KOLKATA // Looking remarkably unlined for his claimed 120 years, an Indian monk claims he is the oldest man to have lived.

Hindu monk Swami Sivananda was born on August 8, 1896, according to his passport. If true, he will have lived in three centuries, but despite his apparent age he remains strong enough to perform yoga for hours at a time.

He is now applying to Guinness World Records to verify his claim. It lists Japan’s Jiroemon Kimura, who died in June 2013 aged 116 years and 54 days, as the oldest man to have lived.

India’s passport authorities confirmed Mr Sivananda’s age from a temple register, the only record many Indians even decades younger have of their date of birth.

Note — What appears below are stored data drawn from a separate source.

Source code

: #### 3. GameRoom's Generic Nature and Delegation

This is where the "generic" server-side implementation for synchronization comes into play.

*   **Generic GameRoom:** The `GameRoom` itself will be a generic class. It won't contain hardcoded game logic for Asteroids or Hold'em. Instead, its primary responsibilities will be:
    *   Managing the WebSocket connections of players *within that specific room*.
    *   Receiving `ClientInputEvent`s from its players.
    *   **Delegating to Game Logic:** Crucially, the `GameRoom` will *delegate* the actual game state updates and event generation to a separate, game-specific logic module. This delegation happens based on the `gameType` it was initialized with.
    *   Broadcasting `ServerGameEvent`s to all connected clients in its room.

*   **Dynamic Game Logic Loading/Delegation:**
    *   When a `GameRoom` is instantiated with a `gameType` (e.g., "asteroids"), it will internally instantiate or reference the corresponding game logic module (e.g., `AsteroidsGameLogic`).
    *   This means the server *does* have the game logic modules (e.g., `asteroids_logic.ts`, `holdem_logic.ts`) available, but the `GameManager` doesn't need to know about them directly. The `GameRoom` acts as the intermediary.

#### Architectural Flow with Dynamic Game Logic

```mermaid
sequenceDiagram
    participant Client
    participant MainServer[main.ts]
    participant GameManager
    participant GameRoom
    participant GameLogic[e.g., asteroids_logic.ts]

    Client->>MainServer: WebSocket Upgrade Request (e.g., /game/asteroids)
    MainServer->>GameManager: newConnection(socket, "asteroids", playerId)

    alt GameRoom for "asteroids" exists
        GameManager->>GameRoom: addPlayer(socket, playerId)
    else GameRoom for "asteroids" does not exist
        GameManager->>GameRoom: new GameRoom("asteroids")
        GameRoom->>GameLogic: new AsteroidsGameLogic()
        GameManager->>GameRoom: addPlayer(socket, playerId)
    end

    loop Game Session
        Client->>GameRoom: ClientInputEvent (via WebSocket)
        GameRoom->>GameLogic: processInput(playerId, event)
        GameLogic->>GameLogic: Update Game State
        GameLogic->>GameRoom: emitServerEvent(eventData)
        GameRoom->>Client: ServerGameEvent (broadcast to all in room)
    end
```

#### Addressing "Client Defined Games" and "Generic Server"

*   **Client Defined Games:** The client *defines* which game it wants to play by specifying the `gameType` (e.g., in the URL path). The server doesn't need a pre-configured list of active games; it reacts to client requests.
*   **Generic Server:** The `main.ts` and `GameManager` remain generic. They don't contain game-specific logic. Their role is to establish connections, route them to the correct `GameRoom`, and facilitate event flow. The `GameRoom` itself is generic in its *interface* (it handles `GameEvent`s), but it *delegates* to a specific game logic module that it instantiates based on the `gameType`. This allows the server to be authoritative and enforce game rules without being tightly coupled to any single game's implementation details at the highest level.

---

However, it would be extremely difficult to independently verify his age.

Mr Sivananda was featured by the Times of India this summer, which took his claims at face value and saying he looked 50 years younger.

From the holy city of Varanasi, Mr Sivananda grew up in extreme poverty and chose to become a monk, saying he owed his age to “yoga, discipline, and celibacy”.

“I lead a simple and disciplined life. I eat very simply – only boiled food without oil or spices, rice and boiled daal (lentil stew) with a couple of green chillies,” he said after a two-hour yoga session in Kolkata, where he had come for a short visit.

Standing 1.58 metres tall, Mr Sivananda sleeps on a mat on the floor and uses a wooden slab as a pillow.

“I avoid taking milk or fruits because I think these are fancy foods. In my childhood I slept many days on an empty stomach,” he said.

Mr Sivananda said he had not come forward to claim the record because he did not seek publicity, but was persuaded by his followers to apply.

The elderly man lost both parents before he was six and was given away by his relatives to a spiritual guru, whom he travelled with around India before settling in Varanasi.

Fit and without any medical complications, he lives independently and even travels alone on trains.

Mr Sivananda, who was born in colonial-era India without electricity, cars or telephones, says he is not enthused by new technology and prefers being on his own.

“Earlier people were happy with fewer things. Nowadays people are unhappy, unhealthy and have become dishonest, which pains me a lot,” he said.

“I just want people to be happy, healthy and peaceful.”